评估和改善基于网络的调查中的数据完整性： COVID - 19 研究中欺诈检测系统的比较。Assessing and Improving Data Integrity in Web-Based Surveys: Comparison of Fraud Detection Systems in a COVID-19 Study.-医云文献数字医云科研云海量医学决策数据服务

Abstract：

BACKGROUND: Web-based surveys increase access to study participation and improve opportunities to reach diverse populations. However, web-based surveys are vulnerable to data quality threats, including fraudulent entries from automated bots and duplicative submissions. Widely used proprietary tools to identify fraud offer little transparency about the methods used, effectiveness, or representativeness of resulting data sets. Robust, reproducible, and context-specific methods of accurately detecting fraudulent responses are needed to ensure integrity and maximize the value of web-based survey research.

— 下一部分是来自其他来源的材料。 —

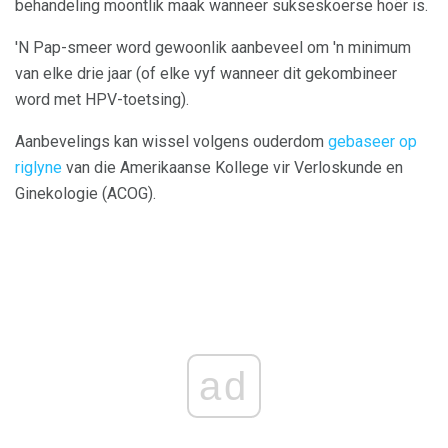
behandeling moontlik maak wanneer sukseskoerse hoër is.
'N Pap-smeer word gewoonlik aanbeveel om 'n minimum
van elke drie jaar (of elke vyf wanneer dit gekombineer
word met HPV-toetsing).
Aanbevelings kan wissel volgens ouderdom
gebaseer op
riglyne
van die Amerikaanse Kollege vir Verloskunde en
Ginekologie (ACOG).
ad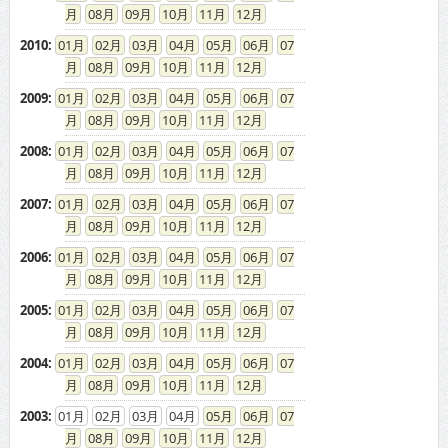
08
09
10
11
12
2010
:
01
02
03
04
05
06
07
08
09
10
11
12
2009
:
01
02
03
04
05
06
07
08
09
10
11
12
2008
:
01
02
03
04
05
06
07
08
09
10
11
12
2007
:
01
02
03
04
05
06
07
08
09
10
11
12
2006
:
01
02
03
04
05
06
07
08
09
10
11
12
2005
:
01
02
03
04
05
06
07
08
09
10
11
12
2004
:
01
02
03
04
05
06
07
08
09
10
11
12
2003
:
01
02
03
04
05
06
07
08
09
10
11
12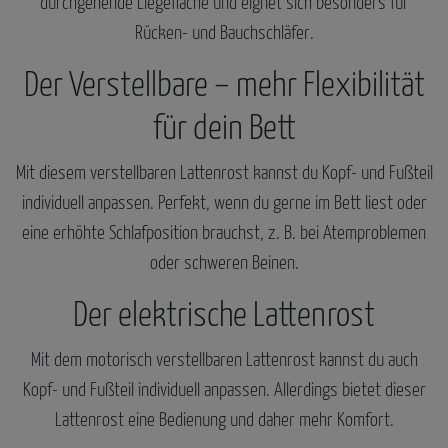
durchgehende Liegefläche und eignet sich besonders für
Rücken- und Bauchschläfer.
Der Verstellbare – mehr Flexibilität
für dein Bett
Mit diesem verstellbaren Lattenrost kannst du Kopf- und Fußteil
individuell anpassen. Perfekt, wenn du gerne im Bett liest oder
eine erhöhte Schlafposition brauchst, z. B. bei Atemproblemen
oder schweren Beinen.
Der elektrische Lattenrost
Mit dem motorisch verstellbaren Lattenrost kannst du auch
Kopf- und Fußteil individuell anpassen. Allerdings bietet dieser
Lattenrost eine Bedienung und daher mehr Komfort.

OBJECTIVE: This study aims to describe a multilayered fraud detection system implemented in a large web-based survey about COVID-19 attitudes, beliefs, and behaviors; examine the agreement between this fraud detection system and a proprietary fraud detection system; and compare the resulting study samples from each of the 2 fraud detection methods.

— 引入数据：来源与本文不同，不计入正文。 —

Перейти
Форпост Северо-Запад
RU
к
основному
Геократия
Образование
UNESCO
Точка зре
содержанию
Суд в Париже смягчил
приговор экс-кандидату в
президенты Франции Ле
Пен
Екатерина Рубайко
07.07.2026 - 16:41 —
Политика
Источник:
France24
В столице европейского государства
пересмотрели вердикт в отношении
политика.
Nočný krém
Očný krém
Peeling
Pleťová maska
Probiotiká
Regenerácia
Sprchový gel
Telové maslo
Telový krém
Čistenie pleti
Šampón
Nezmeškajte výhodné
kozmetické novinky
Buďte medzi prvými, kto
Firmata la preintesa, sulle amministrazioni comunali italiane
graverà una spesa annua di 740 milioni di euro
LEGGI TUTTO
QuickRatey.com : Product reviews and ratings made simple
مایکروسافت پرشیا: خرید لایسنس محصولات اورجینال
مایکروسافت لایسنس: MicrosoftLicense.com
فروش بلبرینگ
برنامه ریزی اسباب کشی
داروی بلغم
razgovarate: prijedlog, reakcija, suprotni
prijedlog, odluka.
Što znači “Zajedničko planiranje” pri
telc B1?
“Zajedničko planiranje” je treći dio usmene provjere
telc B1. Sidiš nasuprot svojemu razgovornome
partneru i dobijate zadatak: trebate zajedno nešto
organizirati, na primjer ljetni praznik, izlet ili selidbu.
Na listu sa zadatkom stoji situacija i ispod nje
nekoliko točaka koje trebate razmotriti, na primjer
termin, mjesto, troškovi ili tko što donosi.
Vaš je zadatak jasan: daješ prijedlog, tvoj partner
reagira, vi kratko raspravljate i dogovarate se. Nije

METHODS: The PhillyCEAL Common Survey is a cross-sectional web-based survey that remotely enrolled residents ages 13 years and older to assess how the COVID-19 pandemic impacted individuals, neighborhoods, and communities in Philadelphia, Pennsylvania. Two fraud detection methods are described and compared: (1) a multilayer fraud detection strategy developed by the research team that combined automated validation of response data and real-time verification of study entries by study personnel and (2) the proprietary fraud detection system used by the Qualtrics (Qualtrics) survey platform. Descriptive statistics were computed for the full sample and for responses classified as valid by 2 different fraud detection methods, and classification tables were created to assess agreement between the methods. The impact of fraud detection methods on the distribution of vaccine confidence by racial or ethnic group was assessed.

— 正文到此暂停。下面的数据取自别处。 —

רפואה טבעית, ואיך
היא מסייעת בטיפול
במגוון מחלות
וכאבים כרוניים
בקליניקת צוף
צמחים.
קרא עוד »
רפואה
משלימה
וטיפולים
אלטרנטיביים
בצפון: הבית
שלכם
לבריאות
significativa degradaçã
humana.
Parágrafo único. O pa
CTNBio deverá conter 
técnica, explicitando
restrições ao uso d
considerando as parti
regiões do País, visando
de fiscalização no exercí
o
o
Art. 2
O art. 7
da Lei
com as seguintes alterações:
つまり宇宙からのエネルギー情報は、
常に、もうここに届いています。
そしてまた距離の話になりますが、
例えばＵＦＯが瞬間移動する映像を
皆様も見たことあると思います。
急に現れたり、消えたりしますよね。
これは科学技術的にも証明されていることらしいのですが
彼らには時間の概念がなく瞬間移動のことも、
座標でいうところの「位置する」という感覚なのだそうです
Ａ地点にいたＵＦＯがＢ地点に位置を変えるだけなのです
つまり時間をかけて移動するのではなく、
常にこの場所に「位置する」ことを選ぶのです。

RESULTS: Of 7950 completed surveys, our multilayer fraud detection system identified 3228 (40.60%) cases as valid, while the Qualtrics fraud detection system identified 4389 (55.21%) cases as valid. The 2 methods showed only \"fair\" or \"minimal\" agreement in their classifications (κ=0.25; 95% CI 0.23-0.27). The choice of fraud detection method impacted the distribution of vaccine confidence by racial or ethnic group.
CONCLUSIONS: The selection of a fraud detection method can affect the study\'s sample composition. The findings of this study, while not conclusive, suggest that a multilayered approach to fraud detection that includes conservative use of automated fraud detection and integration of human review of entries tailored to the study\'s specific context and its participants may be warranted for future survey research.

摘要：

背景：基于网络的调查增加了参与研究的机会，并改善了接触不同人群的机会。然而,基于网络的调查容易受到数据质量威胁，包括来自自动机器人的欺诈性条目和重复提交。广泛使用的专有工具来识别欺诈行为，对所使用的方法几乎没有透明度，有效性,或结果数据集的代表性。健壮,可重复,并且需要准确检测欺诈性响应的特定环境方法，以确保完整性并最大限度地发挥基于网络的调查研究的价值。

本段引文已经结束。